# EXERCISE INSTRUCTIONS
Copy the listing exactly, leaving out every picture.

*** GIVEN DATA ***

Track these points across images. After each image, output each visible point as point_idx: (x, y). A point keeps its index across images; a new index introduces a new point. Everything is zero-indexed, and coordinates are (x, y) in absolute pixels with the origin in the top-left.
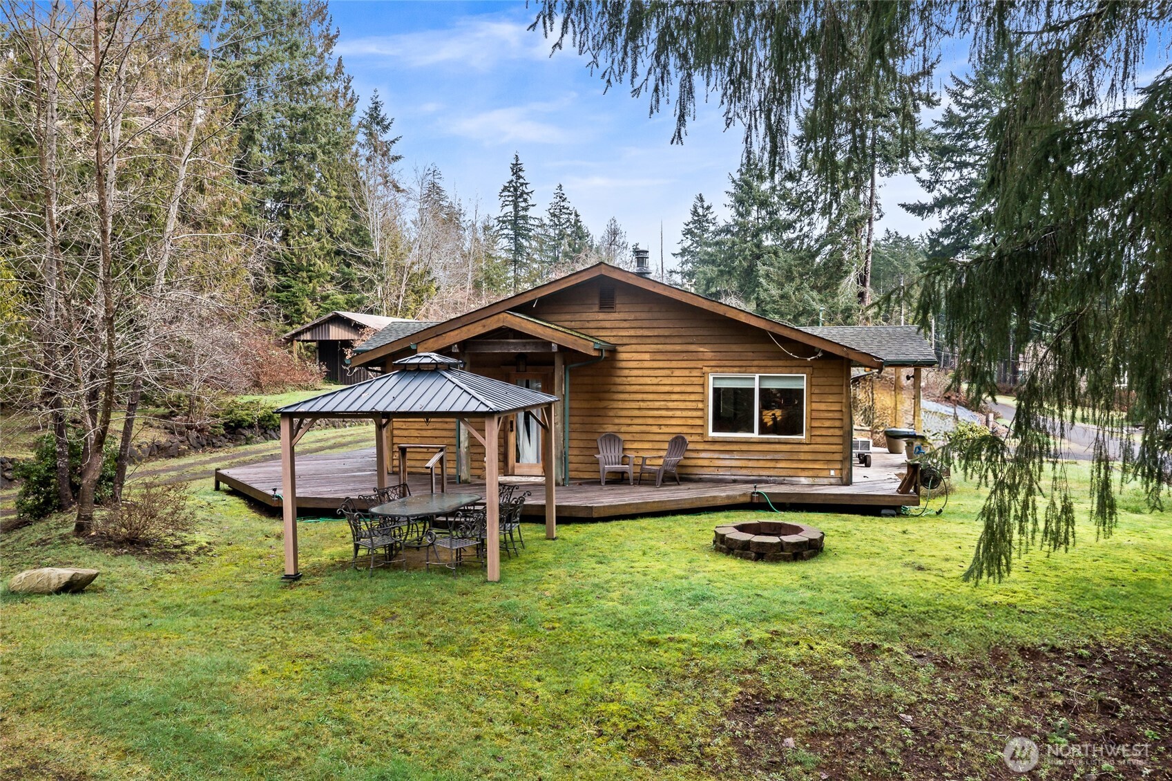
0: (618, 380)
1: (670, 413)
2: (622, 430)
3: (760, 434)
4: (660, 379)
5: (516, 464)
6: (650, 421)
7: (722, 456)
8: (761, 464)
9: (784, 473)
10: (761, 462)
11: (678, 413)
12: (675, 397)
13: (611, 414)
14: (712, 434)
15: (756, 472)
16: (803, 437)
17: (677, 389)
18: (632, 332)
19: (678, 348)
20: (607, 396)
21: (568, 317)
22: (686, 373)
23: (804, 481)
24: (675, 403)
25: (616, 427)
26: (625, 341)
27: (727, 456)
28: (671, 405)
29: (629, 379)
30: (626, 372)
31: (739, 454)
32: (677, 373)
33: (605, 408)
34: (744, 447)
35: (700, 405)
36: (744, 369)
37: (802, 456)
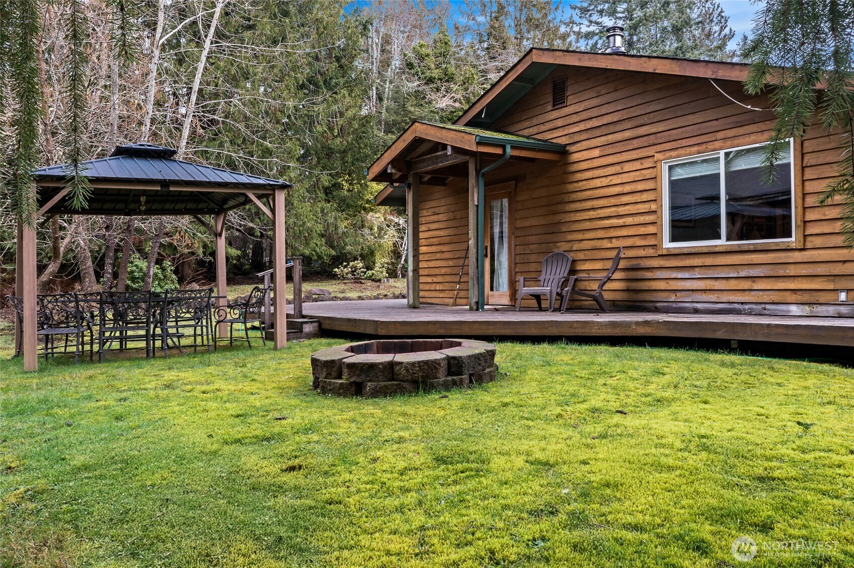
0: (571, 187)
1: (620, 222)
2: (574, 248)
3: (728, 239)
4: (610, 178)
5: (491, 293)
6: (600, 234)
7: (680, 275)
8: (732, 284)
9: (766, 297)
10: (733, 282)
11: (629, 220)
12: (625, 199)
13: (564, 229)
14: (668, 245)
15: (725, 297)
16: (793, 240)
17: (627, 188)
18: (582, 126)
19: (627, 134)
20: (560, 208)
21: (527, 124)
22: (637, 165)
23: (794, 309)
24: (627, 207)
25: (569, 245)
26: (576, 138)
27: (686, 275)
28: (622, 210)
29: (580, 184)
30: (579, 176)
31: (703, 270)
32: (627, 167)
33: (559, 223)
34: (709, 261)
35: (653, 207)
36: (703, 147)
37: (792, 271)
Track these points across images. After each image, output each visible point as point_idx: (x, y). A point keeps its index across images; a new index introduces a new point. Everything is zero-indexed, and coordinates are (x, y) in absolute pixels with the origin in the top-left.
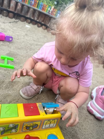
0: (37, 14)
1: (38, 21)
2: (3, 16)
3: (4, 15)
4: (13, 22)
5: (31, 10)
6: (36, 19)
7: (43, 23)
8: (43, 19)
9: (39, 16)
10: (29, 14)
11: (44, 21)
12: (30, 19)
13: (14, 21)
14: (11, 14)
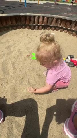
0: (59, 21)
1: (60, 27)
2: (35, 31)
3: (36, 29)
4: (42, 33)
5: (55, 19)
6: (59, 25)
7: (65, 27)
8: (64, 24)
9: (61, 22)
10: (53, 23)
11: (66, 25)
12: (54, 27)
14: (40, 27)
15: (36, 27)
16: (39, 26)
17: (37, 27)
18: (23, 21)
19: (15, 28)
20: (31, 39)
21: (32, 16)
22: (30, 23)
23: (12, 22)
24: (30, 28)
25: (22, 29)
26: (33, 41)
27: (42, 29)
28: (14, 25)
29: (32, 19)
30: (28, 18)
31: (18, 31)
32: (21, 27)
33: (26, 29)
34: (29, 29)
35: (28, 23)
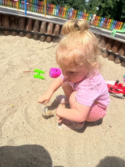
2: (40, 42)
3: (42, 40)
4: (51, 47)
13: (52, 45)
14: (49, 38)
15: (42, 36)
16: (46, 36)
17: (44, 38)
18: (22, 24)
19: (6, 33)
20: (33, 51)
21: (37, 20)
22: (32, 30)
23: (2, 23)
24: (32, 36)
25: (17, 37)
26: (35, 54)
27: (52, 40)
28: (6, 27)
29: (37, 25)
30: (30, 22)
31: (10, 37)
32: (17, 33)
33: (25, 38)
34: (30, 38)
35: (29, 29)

*** End of GIVEN DATA ***

# EXERCISE OUTPUT
Track these points across images. After each image, output each visible point as point_idx: (x, y). A point keeps its index across images; a new index introduces a new point. Everything is zero-indexed, and coordinates are (x, y) in absolute pixels with the origin in the top-left.
0: (618, 380)
1: (670, 413)
2: (622, 430)
3: (760, 434)
4: (660, 379)
5: (516, 464)
6: (650, 421)
7: (722, 456)
8: (761, 464)
9: (784, 473)
10: (761, 462)
11: (678, 413)
12: (675, 397)
13: (611, 414)
14: (712, 434)
15: (756, 472)
16: (803, 437)
17: (677, 389)
18: (632, 332)
19: (678, 348)
20: (607, 396)
21: (568, 317)
22: (686, 373)
23: (804, 481)
24: (675, 403)
25: (616, 427)
26: (625, 341)
27: (727, 456)
28: (671, 405)
29: (629, 379)
30: (626, 372)
31: (739, 454)
32: (677, 373)
33: (605, 408)
34: (744, 447)
35: (700, 405)
36: (744, 369)
37: (802, 456)
0: (571, 187)
1: (620, 222)
2: (574, 248)
3: (728, 239)
4: (610, 178)
5: (491, 293)
6: (600, 234)
7: (680, 275)
8: (732, 284)
9: (766, 297)
10: (733, 282)
11: (629, 220)
12: (625, 199)
13: (564, 229)
14: (668, 245)
15: (725, 297)
16: (793, 240)
17: (627, 188)
18: (582, 126)
19: (627, 134)
20: (560, 208)
21: (527, 124)
22: (637, 165)
23: (794, 309)
24: (627, 207)
25: (569, 245)
26: (576, 138)
27: (686, 275)
28: (622, 210)
29: (580, 184)
30: (579, 176)
31: (703, 270)
32: (627, 167)
33: (559, 223)
34: (709, 261)
35: (653, 207)
36: (703, 147)
37: (792, 271)
Track these points across images. After each image, output each visible point as point_idx: (x, y). A point keeps its index across images; a new index introduces a new point. Everything is zero-indexed, and coordinates are (x, y) in absolute pixels with the origin in the top-left.
0: (37, 14)
1: (38, 21)
2: (3, 16)
3: (4, 15)
4: (13, 22)
5: (31, 10)
6: (36, 19)
7: (43, 23)
8: (43, 19)
9: (39, 16)
10: (29, 14)
11: (44, 21)
12: (30, 19)
13: (14, 21)
14: (11, 14)
0: (59, 21)
1: (60, 27)
2: (35, 31)
3: (36, 29)
4: (42, 33)
5: (55, 19)
6: (59, 25)
7: (65, 27)
8: (64, 24)
9: (61, 22)
10: (53, 23)
11: (66, 25)
12: (54, 27)
14: (40, 27)
15: (36, 27)
16: (39, 26)
17: (37, 27)
18: (23, 21)
19: (15, 28)
20: (31, 39)
21: (32, 16)
22: (30, 23)
23: (12, 22)
24: (30, 28)
25: (22, 29)
26: (33, 41)
27: (42, 29)
28: (14, 25)
29: (32, 19)
30: (28, 18)
31: (18, 31)
32: (21, 27)
33: (26, 29)
34: (29, 29)
35: (28, 23)
2: (40, 42)
3: (42, 40)
4: (51, 47)
13: (52, 45)
14: (49, 38)
15: (42, 36)
16: (46, 36)
17: (44, 38)
18: (22, 24)
19: (6, 33)
20: (33, 51)
21: (37, 20)
22: (32, 30)
23: (2, 23)
24: (32, 36)
25: (17, 37)
26: (35, 54)
27: (52, 40)
28: (6, 27)
29: (37, 25)
30: (30, 22)
31: (10, 37)
32: (17, 33)
33: (25, 38)
34: (30, 38)
35: (29, 29)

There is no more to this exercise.